Gazolina

Avis sur Mad Max 2 : Le Défi

Avatar Oka Liptus
Critique publiée par le

"Mad Max : The Road Warrior" est un chef d'oeuvre que l'on revoit l'air fasciné.

L'introduction est déjà un petit tour de force, en noir et blanc. La voix est elliptique, d'une neutralité morbide. La musique prend de l'ampleur. Elle orchestre la mort d'une époque. La diplomatie tient avec des bouts de ficelles. La silhouette de Mel Gibson est d'un effroi absolu. Un bijou de noirceur.

Puis la couleur.

Prolongeant le premier épisode, glaçant et sans pitié, le film porte sa caméra sur le personnage principal qui est rendu mythologique. Le long-métrage hérite de la tragédie radicale de Max, ici exploitée en toile de fond, sans démonstration directe, comme en écho au précédant opus. C'est son traumatisme, provoqué par la mort lapidaire de sa famille, qu'il porte sur ses épaules, sa jambe cassée, son regard moribond dans un contexte de "re-civilisation".

Les gens refabriquent une pseudo société et essayent de survivre en s'habituant au barbarisme quotidien.

La saga "Mad Max" est devenue l'archétype d'un genre : motorisations bruyantes, bitume en lignes jaunes, plaines désertiques, poursuites, fusil double-canon, silhouette bancale, héros proche du mutisme, etc. Cette mythologie contient une cohérence interne qui est parfaitement rodée, travaillée, avec ses thèmes dramatiques et ses enjeux exposés impeccablement et sans fioriture, comme dans une arborescence.
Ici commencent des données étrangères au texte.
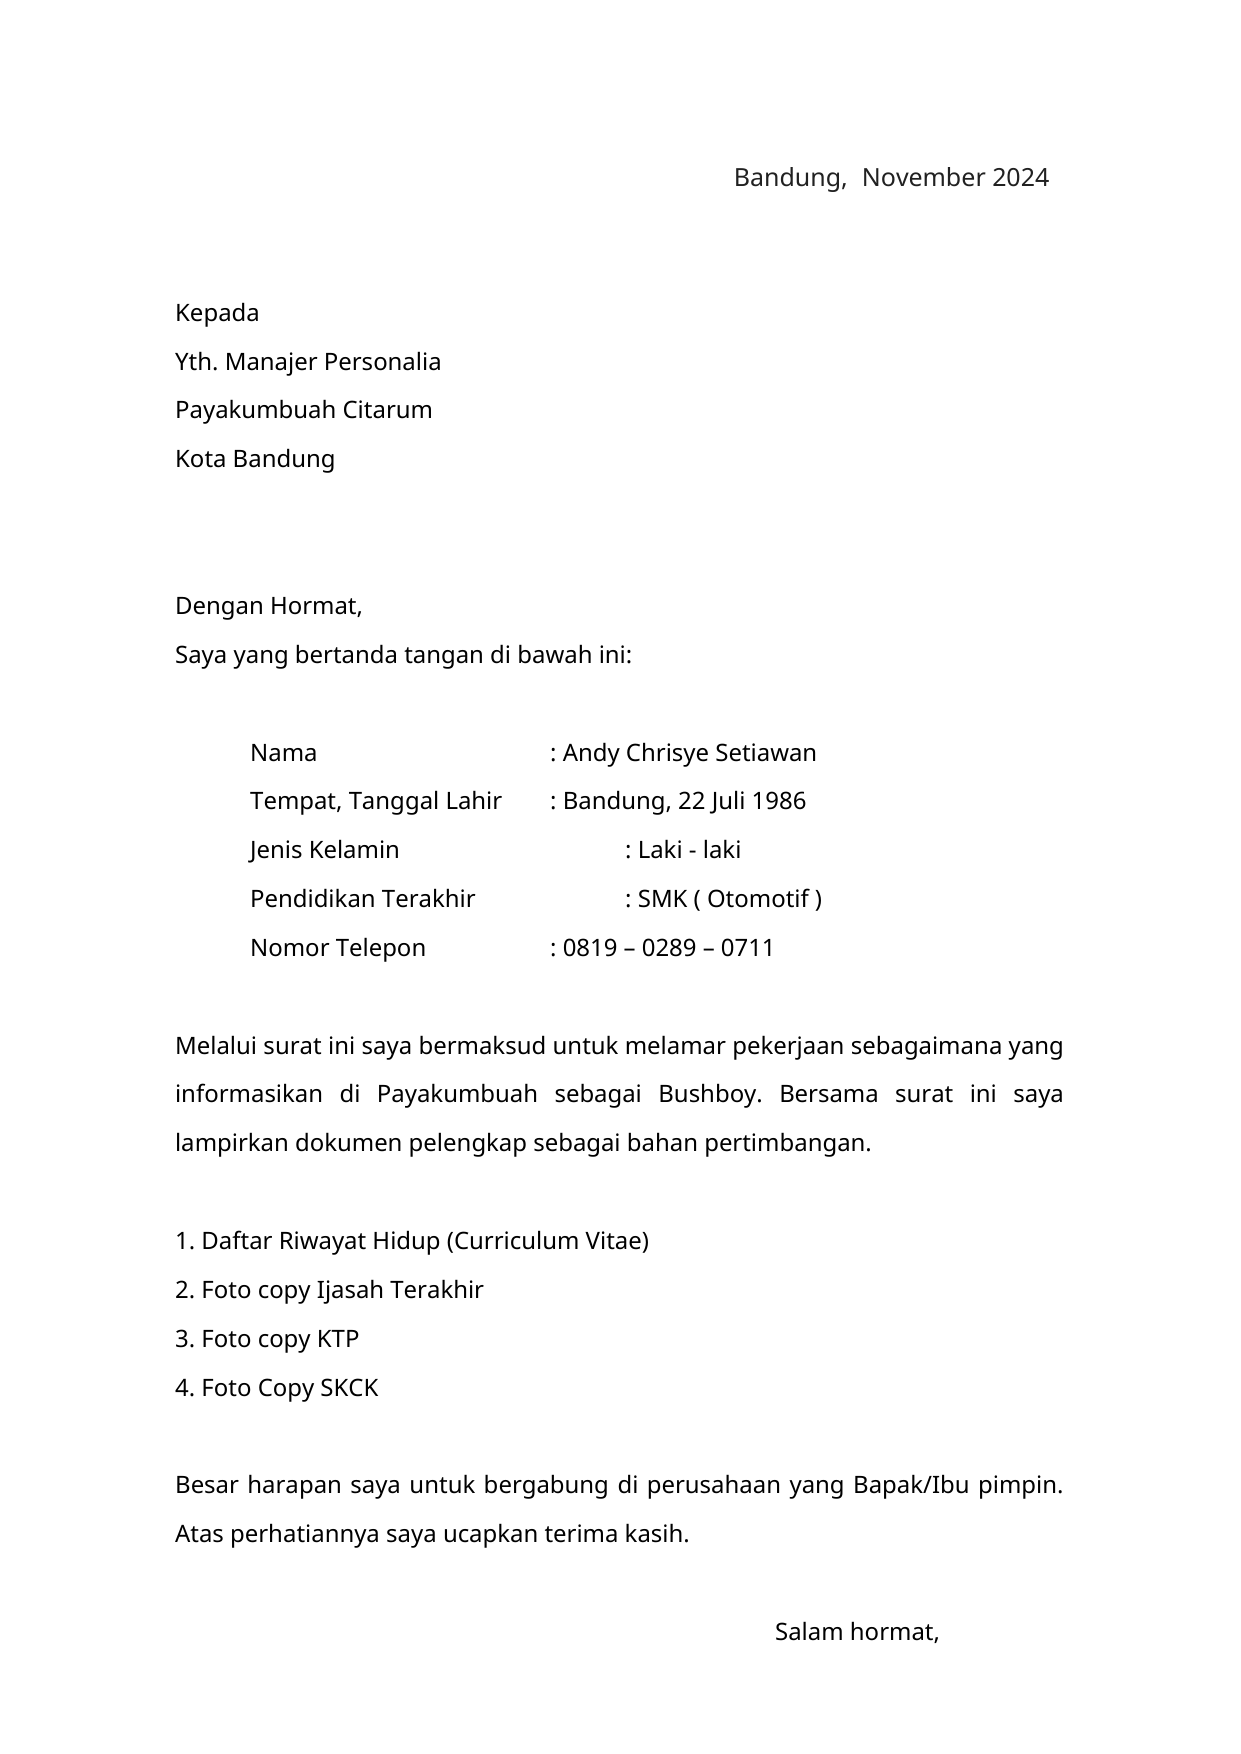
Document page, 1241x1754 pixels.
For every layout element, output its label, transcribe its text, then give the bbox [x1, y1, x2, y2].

text Pendidikan Terakhir : SMK ( Otomotif ) [175, 882, 1065, 914]
text 1. Daftar Riwayat Hidup (Curriculum Vitae) [175, 1175, 1065, 1256]
text Jenis Kelamin : Laki - laki [175, 833, 1065, 866]
text Nomor Telepon : 0819 – 0289 – 0711 [175, 931, 1065, 963]
text Melalui surat ini saya bermaksud untuk melamar pekerjaan sebagaimana yang informasikan di Payakumbuah sebagai Bushboy. Bersama surat ini saya lampirkan dokumen pelengkap sebagai bahan pertimbangan. [175, 979, 1065, 1159]
text 3. Foto copy KTP [175, 1322, 1065, 1354]
text Kota Bandung [175, 442, 1065, 475]
text Tempat, Tanggal Lahir : Bandung, 22 Juli 1986 [175, 784, 1065, 817]
text Payakumbuah Citarum [175, 393, 1065, 426]
text Nama : Andy Chrisye Setiawan [175, 735, 1065, 768]
text Salam hormat, [775, 1566, 1065, 1647]
text Saya yang bertanda tangan di bawah ini: [175, 638, 1065, 670]
text 2. Foto copy Ijasah Terakhir [175, 1273, 1065, 1305]
text Bandung, November 2024 [734, 159, 1065, 193]
text 4. Foto Copy SKCK [175, 1370, 1065, 1403]
text Besar harapan saya untuk bergabung di perusahaan yang Bapak/Ibu pimpin. Atas perhatiannya saya ucapkan terima kasih. [175, 1419, 1065, 1549]
text Kepada Yth. Manajer Personalia [175, 296, 1065, 377]
text Dengan Hormat, [175, 540, 1065, 621]
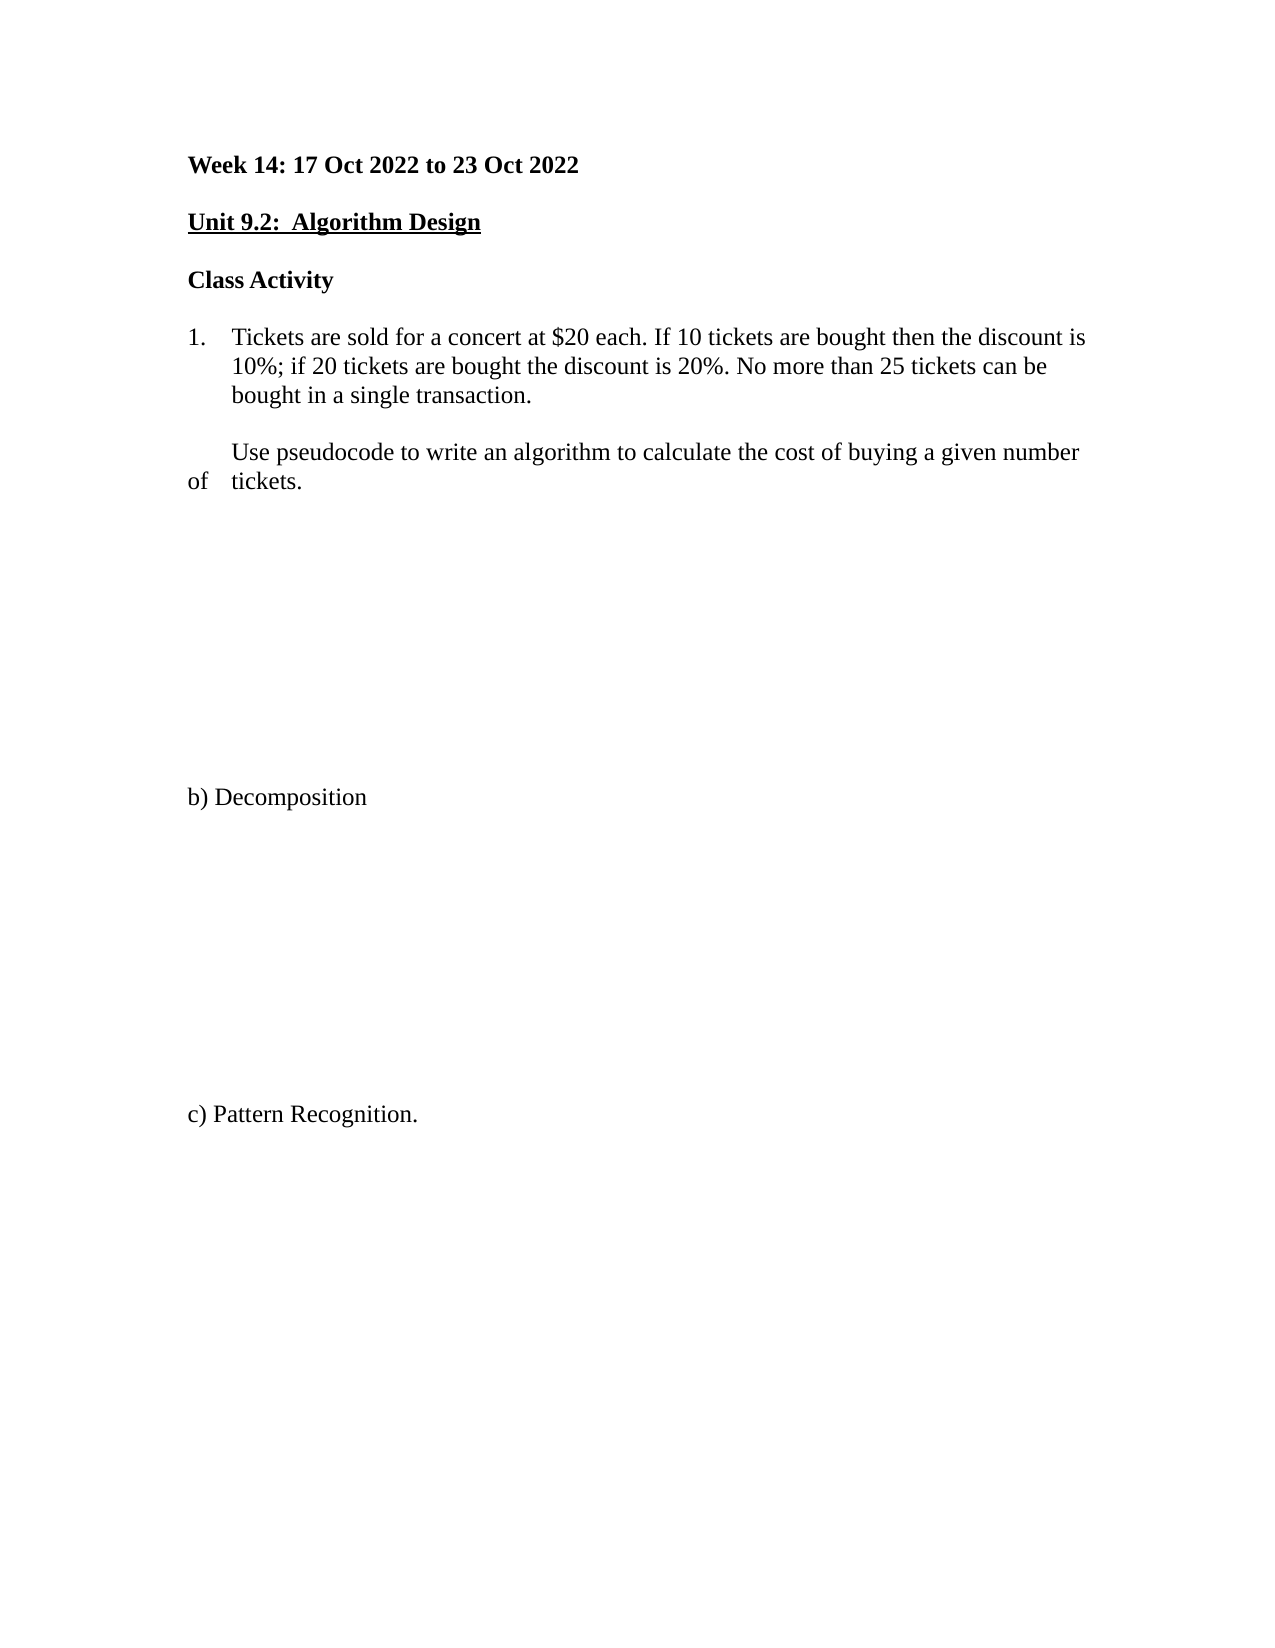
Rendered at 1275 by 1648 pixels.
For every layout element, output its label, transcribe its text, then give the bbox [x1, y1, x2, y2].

list Tickets are sold for a concert at $20 each. If 10 tickets are bought then the discount is 10%; if 20 tickets are bought the discount is 20%. No more than 25 tickets can be bought in a single transaction. [187, 322, 1088, 409]
list Use pseudocode to write an algorithm to calculate the cost of buying a given number of tickets. [187, 437, 1088, 495]
list b) Decomposition [187, 782, 1088, 811]
text Week 14: 17 Oct 2022 to 23 Oct 2022 [187, 150, 1088, 179]
text Unit 9.2: Algorithm Design [187, 207, 1088, 236]
list c) Pattern Recognition. [187, 1099, 1088, 1127]
text Class Activity [187, 265, 1088, 294]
La civilisation, les pulsions humaines, l'exploitation sauvage des ressources, la survie, les intérêts individuels et communs... La mythologie "Mad Max" utilise ces thèmes dans un esprit de synthèse et d'articulation.

Sur la forme, le montage profite d'une habilité technique remarquable, qui intègre des séquences pyrotechniques ébouriffantes, parfois courtes et survoltées, mais aussi des parties plus longues, dont le sens aiguisé de l'accumulation et de l'enchevêtrement impose le respect.

Il se met en place à l’écran un mariage naturel, d'une manière qui peut être inconsciente, entre l'art du montage d'une part et celui de la conduite d'autre part. Il y a dans ces deux exercices des points similaires dans la façon de maitriser et gérer un "flow", une direction.

Cette analogie se manifeste brillamment dans la dernière partie du long-métrage, à travers un déluge sur bitume grisant de près d'une demie-heure, qui relève d'un coup de maitre.

Ne reste alors qu'un dernier traveling arrière, sur le profil de Max, de plus en plus lointain, comme un souvenir.